Kutsal Gerçek: “Her şey Birdir”

Her şeyin Bir olduğu temel gerçeğini kabul etmek, buna göre davranmak evrensel, ruhsal bir sınavdır. Hepimizin her birimize ve hayatın bütününe bağlı olduğumuz ruhsal gerçeğine yükselmek için önce ailemizi ve tüm insan topluluklarını onurlandırmamız gerekir.

Kabile çakrası, aile bağlarımızı onurlandırma ve kendimize ait içsel bir onur kodu oluşturma ihtiyacımız ile rezone olur. Biyolojik ailemizde “Kan Bağına” saygı duymayı öğrenerek karşı karşıya geliriz. Biyolojik ailemiz ile bağımız herkese ve hayatla bağınızı simgeler; “Biz iç içeyiz”. Bu enerji bağını bozmak ruhumuzda ve bedenimizde çatışma yaratır.

Birinci çakranın enerjisi kabile gücünden gelir (aileyi kapsar), grup kimliği, grup gücü, grup iradesi, grup inanç kalıplarını içerir. Kimliğimizin oluşumunu, aidiyet duygumuzu destekleyen ailemize ait geleneksel inançlar ile bağlantımız buradan sağlanır.
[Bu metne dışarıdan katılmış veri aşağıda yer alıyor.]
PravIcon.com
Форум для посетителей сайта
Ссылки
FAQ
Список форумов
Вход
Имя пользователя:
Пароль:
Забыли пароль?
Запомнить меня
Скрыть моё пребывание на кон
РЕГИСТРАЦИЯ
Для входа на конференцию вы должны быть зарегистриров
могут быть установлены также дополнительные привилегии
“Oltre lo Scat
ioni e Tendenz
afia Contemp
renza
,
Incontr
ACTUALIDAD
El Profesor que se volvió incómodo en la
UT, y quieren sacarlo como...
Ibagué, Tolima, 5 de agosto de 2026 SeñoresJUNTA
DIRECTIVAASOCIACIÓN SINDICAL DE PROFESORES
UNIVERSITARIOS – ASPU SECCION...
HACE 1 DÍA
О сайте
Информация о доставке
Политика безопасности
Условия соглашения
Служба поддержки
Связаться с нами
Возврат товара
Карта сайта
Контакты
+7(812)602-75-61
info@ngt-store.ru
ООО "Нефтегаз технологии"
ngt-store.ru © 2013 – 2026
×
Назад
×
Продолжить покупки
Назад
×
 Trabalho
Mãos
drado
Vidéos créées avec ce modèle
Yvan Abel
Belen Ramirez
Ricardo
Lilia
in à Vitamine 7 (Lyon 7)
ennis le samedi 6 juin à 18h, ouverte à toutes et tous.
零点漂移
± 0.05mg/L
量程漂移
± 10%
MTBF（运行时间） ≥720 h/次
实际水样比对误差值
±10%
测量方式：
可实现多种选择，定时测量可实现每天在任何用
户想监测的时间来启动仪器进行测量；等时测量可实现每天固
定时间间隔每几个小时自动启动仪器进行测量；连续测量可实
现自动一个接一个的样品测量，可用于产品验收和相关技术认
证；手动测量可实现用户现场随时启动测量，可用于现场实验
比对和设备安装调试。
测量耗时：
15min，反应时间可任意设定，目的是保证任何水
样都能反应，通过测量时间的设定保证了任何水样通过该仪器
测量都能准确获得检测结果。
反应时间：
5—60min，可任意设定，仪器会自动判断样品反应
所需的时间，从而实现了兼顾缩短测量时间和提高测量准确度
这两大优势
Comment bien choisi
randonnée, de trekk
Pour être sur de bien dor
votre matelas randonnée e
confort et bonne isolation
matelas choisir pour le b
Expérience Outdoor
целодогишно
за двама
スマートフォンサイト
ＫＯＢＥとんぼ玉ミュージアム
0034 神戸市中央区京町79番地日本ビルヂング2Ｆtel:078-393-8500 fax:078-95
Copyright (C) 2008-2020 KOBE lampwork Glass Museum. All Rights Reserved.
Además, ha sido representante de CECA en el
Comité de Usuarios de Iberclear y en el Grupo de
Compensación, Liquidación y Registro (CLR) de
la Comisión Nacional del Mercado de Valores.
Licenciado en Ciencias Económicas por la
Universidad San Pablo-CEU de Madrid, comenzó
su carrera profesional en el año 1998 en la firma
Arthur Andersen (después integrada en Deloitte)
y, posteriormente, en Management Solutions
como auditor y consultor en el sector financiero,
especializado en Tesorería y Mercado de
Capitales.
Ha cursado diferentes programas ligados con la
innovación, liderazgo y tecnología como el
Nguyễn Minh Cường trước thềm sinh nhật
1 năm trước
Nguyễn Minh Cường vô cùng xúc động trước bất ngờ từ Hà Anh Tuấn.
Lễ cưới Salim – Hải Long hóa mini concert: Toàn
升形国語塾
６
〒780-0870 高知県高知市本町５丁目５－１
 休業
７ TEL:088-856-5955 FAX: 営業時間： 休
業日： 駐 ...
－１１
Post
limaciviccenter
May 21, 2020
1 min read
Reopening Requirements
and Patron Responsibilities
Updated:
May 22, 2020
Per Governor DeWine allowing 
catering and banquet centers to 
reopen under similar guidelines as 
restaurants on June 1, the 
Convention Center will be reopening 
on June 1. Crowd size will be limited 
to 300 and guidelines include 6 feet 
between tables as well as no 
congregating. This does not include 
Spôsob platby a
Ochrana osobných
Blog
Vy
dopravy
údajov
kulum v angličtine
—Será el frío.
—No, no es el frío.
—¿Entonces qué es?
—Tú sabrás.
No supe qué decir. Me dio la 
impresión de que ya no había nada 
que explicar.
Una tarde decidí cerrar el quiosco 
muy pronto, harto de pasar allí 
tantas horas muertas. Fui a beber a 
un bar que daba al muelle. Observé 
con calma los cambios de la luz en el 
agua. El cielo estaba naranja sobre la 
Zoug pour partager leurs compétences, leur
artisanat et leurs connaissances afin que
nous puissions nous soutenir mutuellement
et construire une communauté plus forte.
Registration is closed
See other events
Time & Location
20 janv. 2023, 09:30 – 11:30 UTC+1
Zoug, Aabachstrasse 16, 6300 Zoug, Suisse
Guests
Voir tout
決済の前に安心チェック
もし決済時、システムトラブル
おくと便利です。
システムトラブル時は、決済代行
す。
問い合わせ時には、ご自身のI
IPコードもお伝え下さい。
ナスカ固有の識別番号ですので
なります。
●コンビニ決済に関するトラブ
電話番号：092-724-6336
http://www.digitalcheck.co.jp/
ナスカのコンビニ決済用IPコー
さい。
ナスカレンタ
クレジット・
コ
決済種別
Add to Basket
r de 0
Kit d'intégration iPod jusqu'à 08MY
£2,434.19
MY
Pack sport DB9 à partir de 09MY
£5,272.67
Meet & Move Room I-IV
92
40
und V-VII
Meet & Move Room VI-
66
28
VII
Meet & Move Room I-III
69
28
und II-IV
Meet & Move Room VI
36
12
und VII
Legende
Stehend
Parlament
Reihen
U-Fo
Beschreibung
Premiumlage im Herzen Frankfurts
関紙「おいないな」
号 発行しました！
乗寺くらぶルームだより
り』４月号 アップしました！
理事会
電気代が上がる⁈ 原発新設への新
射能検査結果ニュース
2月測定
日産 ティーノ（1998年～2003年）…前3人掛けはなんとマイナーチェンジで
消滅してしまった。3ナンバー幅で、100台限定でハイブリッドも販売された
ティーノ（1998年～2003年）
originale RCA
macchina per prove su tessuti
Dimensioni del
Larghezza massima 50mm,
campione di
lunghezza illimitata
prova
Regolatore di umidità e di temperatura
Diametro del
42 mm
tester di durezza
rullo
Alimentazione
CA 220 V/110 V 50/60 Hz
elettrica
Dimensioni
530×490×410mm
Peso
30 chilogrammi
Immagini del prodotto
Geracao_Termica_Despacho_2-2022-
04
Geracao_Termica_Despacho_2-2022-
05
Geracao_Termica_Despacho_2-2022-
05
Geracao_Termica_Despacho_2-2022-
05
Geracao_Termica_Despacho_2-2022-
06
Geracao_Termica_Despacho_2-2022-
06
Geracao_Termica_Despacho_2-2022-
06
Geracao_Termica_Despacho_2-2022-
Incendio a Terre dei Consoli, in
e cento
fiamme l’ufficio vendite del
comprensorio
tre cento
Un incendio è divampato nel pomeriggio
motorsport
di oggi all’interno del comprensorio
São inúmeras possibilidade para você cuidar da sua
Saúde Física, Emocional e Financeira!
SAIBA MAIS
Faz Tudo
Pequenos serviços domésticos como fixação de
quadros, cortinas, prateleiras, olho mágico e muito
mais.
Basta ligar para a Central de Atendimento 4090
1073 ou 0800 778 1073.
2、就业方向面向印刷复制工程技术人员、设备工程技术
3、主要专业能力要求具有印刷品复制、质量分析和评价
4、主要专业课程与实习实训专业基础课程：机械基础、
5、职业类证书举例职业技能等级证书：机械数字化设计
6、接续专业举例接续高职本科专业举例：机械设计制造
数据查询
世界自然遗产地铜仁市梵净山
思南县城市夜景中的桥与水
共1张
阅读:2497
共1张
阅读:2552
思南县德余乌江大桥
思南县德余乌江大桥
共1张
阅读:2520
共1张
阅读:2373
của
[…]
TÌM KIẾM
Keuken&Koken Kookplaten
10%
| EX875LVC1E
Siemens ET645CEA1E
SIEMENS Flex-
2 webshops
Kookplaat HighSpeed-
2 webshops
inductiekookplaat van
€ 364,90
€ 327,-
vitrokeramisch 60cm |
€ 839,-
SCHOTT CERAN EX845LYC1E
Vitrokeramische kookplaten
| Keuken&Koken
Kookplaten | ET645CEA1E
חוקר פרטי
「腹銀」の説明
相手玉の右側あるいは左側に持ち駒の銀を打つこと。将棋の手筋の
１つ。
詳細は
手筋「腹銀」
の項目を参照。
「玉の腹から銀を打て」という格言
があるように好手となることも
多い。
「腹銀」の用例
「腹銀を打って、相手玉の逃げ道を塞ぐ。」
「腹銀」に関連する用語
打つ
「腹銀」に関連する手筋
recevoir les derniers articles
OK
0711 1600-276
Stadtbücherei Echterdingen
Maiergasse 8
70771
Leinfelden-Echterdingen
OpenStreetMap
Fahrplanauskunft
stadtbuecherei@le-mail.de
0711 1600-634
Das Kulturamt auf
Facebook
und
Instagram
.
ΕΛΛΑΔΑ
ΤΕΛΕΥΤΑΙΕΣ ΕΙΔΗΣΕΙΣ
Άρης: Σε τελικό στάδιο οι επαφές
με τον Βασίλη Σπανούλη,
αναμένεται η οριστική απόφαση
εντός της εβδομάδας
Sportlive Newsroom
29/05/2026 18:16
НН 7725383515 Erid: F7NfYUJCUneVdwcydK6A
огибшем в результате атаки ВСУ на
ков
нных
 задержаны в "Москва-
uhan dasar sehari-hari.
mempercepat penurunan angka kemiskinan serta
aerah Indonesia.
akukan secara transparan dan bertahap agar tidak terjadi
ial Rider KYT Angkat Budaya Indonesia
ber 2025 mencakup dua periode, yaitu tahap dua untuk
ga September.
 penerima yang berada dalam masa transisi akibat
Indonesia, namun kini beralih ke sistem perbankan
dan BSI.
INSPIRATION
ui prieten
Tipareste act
Aynı zamanda bizi topraklayan bu çakra, ailemizi bizi bu hayat süresinde öğrenmemiz gereken dersleri öğretmek üzere seçilmiş “İlahi bir Seçim” olarak kabul etmenin ruhsal anlamda ihtiyacımız olduğu gerçeğini vurgular. Ailemize olumsuzluklar atfedersek enerji sistemimizde büyük bir güç kaybı yaşarız, çünkü bu davranışımız ile enerji sistemimize dair daha yüksek bir gerçeğe ters düşeriz.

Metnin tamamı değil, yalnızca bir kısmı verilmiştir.